[DESCRIPTION OF THE TASK] Write out every entry in full. Leave nothing out.

--

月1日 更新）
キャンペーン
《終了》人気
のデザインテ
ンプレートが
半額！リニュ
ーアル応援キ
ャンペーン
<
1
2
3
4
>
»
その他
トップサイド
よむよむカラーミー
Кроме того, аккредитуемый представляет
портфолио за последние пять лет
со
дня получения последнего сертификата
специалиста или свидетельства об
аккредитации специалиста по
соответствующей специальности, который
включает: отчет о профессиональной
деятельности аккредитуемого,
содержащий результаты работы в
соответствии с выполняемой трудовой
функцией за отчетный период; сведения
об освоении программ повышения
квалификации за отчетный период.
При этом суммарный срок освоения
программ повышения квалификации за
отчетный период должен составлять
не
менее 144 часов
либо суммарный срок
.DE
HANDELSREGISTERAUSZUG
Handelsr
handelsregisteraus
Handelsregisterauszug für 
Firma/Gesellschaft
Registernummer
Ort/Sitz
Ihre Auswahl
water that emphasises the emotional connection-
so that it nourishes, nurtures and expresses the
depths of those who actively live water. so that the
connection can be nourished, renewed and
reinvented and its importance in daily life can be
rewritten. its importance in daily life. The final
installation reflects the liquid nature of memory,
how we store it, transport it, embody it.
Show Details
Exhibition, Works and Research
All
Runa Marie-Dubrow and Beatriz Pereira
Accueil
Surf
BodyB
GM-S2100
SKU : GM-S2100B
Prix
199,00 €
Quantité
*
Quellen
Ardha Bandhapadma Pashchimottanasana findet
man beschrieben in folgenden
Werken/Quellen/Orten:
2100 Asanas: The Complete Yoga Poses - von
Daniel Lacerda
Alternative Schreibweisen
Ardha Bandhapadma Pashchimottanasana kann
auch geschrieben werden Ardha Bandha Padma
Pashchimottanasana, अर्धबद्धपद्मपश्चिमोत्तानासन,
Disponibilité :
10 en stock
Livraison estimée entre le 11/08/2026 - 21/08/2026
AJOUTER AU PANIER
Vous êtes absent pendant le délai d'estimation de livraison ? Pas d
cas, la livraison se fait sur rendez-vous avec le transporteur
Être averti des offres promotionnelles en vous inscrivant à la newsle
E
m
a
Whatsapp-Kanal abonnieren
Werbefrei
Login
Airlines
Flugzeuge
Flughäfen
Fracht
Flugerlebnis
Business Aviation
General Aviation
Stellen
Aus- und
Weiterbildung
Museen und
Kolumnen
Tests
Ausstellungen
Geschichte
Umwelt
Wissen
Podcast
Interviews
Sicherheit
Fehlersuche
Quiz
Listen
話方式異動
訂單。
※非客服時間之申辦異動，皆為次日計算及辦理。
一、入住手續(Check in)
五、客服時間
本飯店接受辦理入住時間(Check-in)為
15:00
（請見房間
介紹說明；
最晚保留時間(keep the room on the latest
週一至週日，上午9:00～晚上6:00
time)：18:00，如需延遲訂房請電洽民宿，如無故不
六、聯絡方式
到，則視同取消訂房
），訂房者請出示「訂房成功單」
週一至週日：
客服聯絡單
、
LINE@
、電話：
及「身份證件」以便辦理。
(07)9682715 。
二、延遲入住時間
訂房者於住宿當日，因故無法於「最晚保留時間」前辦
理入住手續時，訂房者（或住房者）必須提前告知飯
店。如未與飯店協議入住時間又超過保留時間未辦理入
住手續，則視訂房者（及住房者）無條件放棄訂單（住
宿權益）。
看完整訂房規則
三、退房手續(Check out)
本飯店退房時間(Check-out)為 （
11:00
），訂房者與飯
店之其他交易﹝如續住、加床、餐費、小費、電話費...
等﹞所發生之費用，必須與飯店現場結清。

--

[EXERCISE ANSWER]
月1日 更新）
キャンペーン
《終了》人気
のデザインテ
ンプレートが
半額！リニュ
ーアル応援キ
ャンペーン
<
1
2
3
4
>
»
その他
トップサイド
よむよむカラーミー
Кроме того, аккредитуемый представляет
портфолио за последние пять лет
со
дня получения последнего сертификата
специалиста или свидетельства об
аккредитации специалиста по
соответствующей специальности, который
включает: отчет о профессиональной
деятельности аккредитуемого,
содержащий результаты работы в
соответствии с выполняемой трудовой
функцией за отчетный период; сведения
об освоении программ повышения
квалификации за отчетный период.
При этом суммарный срок освоения
программ повышения квалификации за
отчетный период должен составлять
не
менее 144 часов
либо суммарный срок
.DE
HANDELSREGISTERAUSZUG
Handelsr
handelsregisteraus
Handelsregisterauszug für 
Firma/Gesellschaft
Registernummer
Ort/Sitz
Ihre Auswahl
water that emphasises the emotional connection-
so that it nourishes, nurtures and expresses the
depths of those who actively live water. so that the
connection can be nourished, renewed and
reinvented and its importance in daily life can be
rewritten. its importance in daily life. The final
installation reflects the liquid nature of memory,
how we store it, transport it, embody it.
Show Details
Exhibition, Works and Research
All
Runa Marie-Dubrow and Beatriz Pereira
Accueil
Surf
BodyB
GM-S2100
SKU : GM-S2100B
Prix
199,00 €
Quantité
*
Quellen
Ardha Bandhapadma Pashchimottanasana findet
man beschrieben in folgenden
Werken/Quellen/Orten:
2100 Asanas: The Complete Yoga Poses - von
Daniel Lacerda
Alternative Schreibweisen
Ardha Bandhapadma Pashchimottanasana kann
auch geschrieben werden Ardha Bandha Padma
Pashchimottanasana, अर्धबद्धपद्मपश्चिमोत्तानासन,
Disponibilité :
10 en stock
Livraison estimée entre le 11/08/2026 - 21/08/2026
AJOUTER AU PANIER
Vous êtes absent pendant le délai d'estimation de livraison ? Pas d
cas, la livraison se fait sur rendez-vous avec le transporteur
Être averti des offres promotionnelles en vous inscrivant à la newsle
E
m
a
Whatsapp-Kanal abonnieren
Werbefrei
Login
Airlines
Flugzeuge
Flughäfen
Fracht
Flugerlebnis
Business Aviation
General Aviation
Stellen
Aus- und
Weiterbildung
Museen und
Kolumnen
Tests
Ausstellungen
Geschichte
Umwelt
Wissen
Podcast
Interviews
Sicherheit
Fehlersuche
Quiz
Listen
話方式異動
訂單。
※非客服時間之申辦異動，皆為次日計算及辦理。
一、入住手續(Check in)
五、客服時間
本飯店接受辦理入住時間(Check-in)為
15:00
（請見房間
介紹說明；
最晚保留時間(keep the room on the latest
週一至週日，上午9:00～晚上6:00
time)：18:00，如需延遲訂房請電洽民宿，如無故不
六、聯絡方式
到，則視同取消訂房
），訂房者請出示「訂房成功單」
週一至週日：
客服聯絡單
、
LINE@
、電話：
及「身份證件」以便辦理。
(07)9682715 。
二、延遲入住時間
訂房者於住宿當日，因故無法於「最晚保留時間」前辦
理入住手續時，訂房者（或住房者）必須提前告知飯
店。如未與飯店協議入住時間又超過保留時間未辦理入
住手續，則視訂房者（及住房者）無條件放棄訂單（住
宿權益）。
看完整訂房規則
三、退房手續(Check out)
本飯店退房時間(Check-out)為 （
11:00
），訂房者與飯
店之其他交易﹝如續住、加床、餐費、小費、電話費...
等﹞所發生之費用，必須與飯店現場結清。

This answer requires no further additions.